Work is underway to change Hawai’ian law to allow for “Traditional Lands” zones to permit ecovillage-style living as well as food-system infrastructure like commercial kitchens and food processing. These could be accompanied, within the zoning, by the production of traditional staple crops and livestock like taro and fishponds.
Equitable outcomes for all of the needed changes will need continued focus on improving data collection and availability, including ensuring Indigenous sovereignty over decisions around Indigenous knowledge and intellectual property rights.
Conclusion
The climate challenges that U.S. agriculture faces are steep and are expected to continue to rise if emissions continue on their current trajectory. However, communities around the country are recognizing their own role in reducing emissions and adapting to changes. As recognition of the value of Indigenous, Tribal, and other traditional knowledge systems improves, and as respect for data and decision sovereignty of those groups increases, new solutions may continue to emerge into the larger consciousness that may help with many of the challenges of agriculture.

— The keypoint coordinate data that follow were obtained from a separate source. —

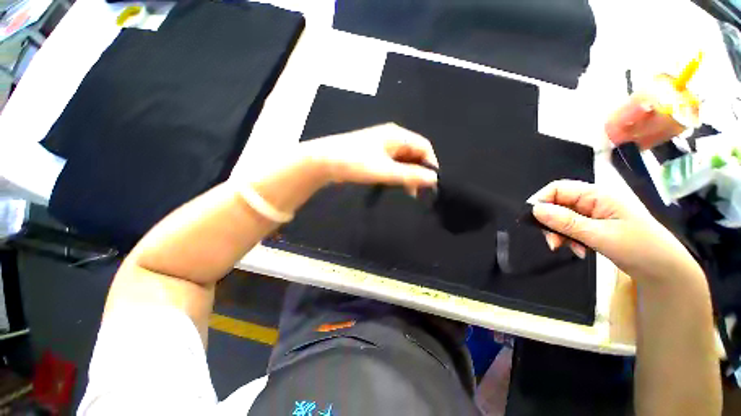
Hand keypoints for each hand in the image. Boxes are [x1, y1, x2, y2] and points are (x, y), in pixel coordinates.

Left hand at [302, 123, 438, 193]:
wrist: (323, 161)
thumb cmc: (355, 162)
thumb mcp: (385, 170)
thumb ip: (410, 175)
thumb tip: (434, 179)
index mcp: (397, 135)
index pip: (424, 146)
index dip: (430, 164)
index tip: (430, 184)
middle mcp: (391, 138)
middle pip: (414, 154)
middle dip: (418, 172)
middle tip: (418, 192)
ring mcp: (381, 146)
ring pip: (403, 160)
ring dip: (407, 175)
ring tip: (408, 192)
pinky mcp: (373, 155)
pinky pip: (392, 164)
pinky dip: (396, 174)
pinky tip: (395, 185)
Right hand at [530, 180, 702, 284]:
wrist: (665, 271)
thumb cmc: (639, 248)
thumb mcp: (600, 235)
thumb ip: (566, 222)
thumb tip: (535, 210)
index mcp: (598, 195)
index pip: (559, 188)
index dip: (542, 200)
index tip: (534, 221)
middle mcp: (593, 201)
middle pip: (558, 204)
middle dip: (551, 223)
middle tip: (553, 243)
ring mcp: (594, 215)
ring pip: (563, 218)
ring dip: (560, 234)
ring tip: (570, 250)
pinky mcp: (595, 227)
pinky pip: (572, 229)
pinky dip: (570, 239)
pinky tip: (579, 251)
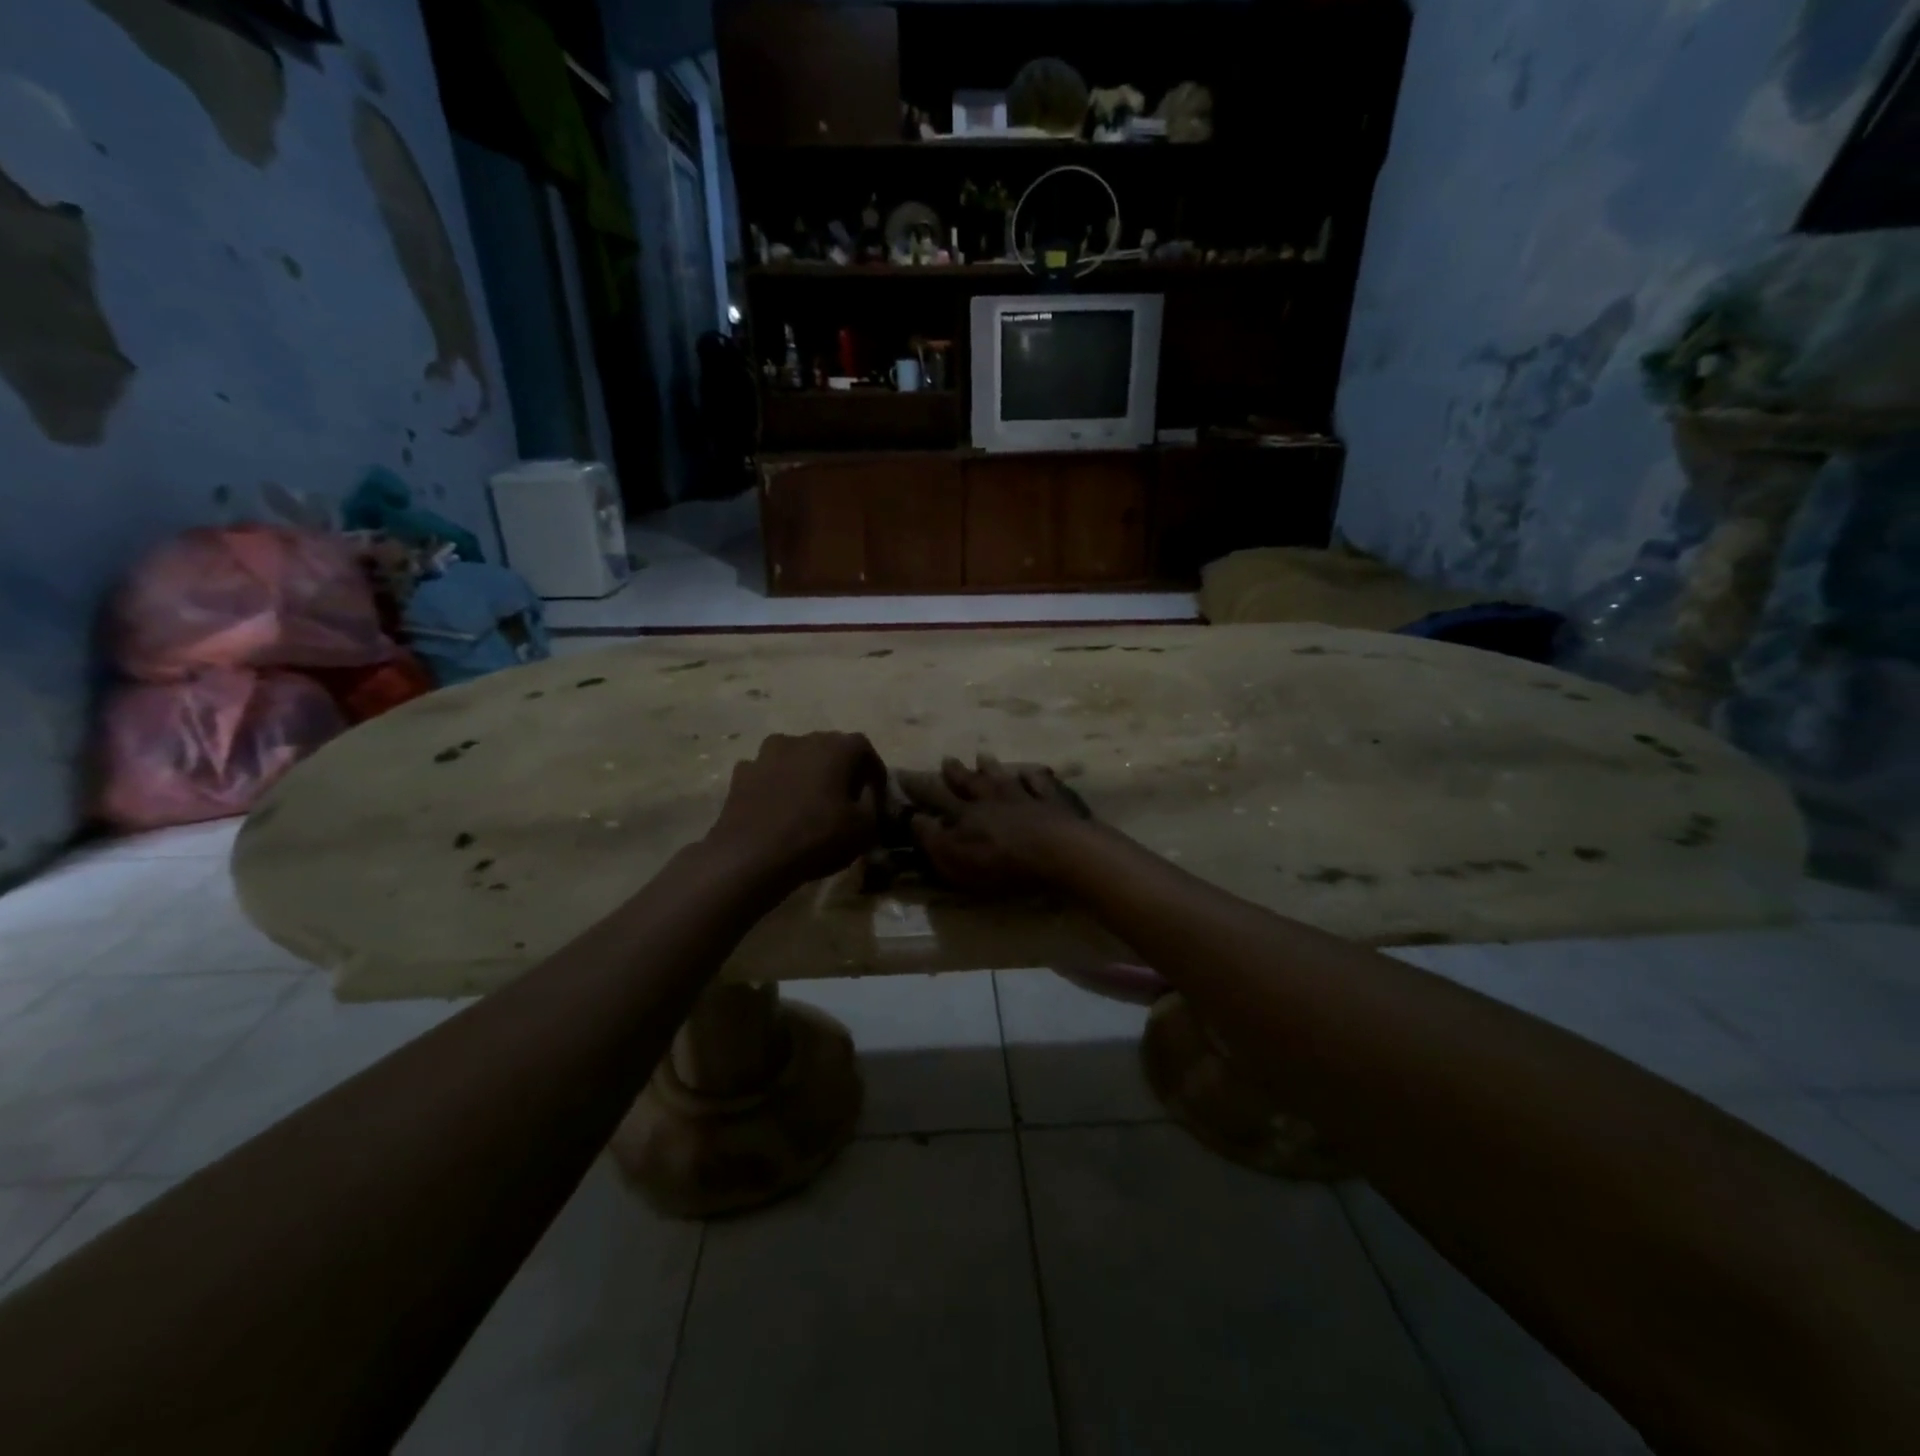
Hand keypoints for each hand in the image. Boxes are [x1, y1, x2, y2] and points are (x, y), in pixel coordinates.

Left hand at [706, 732, 886, 887]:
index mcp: (835, 748)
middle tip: (845, 795)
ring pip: (794, 755)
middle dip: (839, 768)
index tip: (876, 791)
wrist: (751, 856)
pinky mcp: (741, 773)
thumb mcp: (864, 827)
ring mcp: (766, 754)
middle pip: (828, 747)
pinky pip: (766, 772)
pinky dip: (775, 783)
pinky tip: (777, 806)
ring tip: (808, 798)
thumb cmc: (816, 838)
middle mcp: (801, 740)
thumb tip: (867, 792)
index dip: (873, 769)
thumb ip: (872, 802)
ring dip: (804, 771)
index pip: (863, 747)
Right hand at [900, 754, 1093, 894]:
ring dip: (991, 768)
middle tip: (947, 759)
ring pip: (1003, 777)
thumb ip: (933, 839)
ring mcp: (1023, 797)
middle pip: (971, 782)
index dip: (919, 787)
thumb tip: (914, 818)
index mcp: (966, 815)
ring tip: (982, 756)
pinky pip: (1040, 784)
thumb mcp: (956, 860)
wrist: (1057, 851)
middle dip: (956, 772)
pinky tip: (1031, 771)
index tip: (902, 773)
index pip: (936, 797)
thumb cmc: (1002, 863)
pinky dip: (1034, 777)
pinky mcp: (1052, 803)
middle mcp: (992, 799)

Adaptation and community co-production of knowledge are important and must be valued. Such work will provide improved food security and livelihood stability in the future. However, the most important change will continue to be the reduction of greenhouse gas emissions. Agriculture, along with dozens of other forms of work, must continue to push hard to reduce its nitrous oxide, methane, and carbon dioxide emissions through equitable means that provide the best possible ecosystem and community outcomes across the country.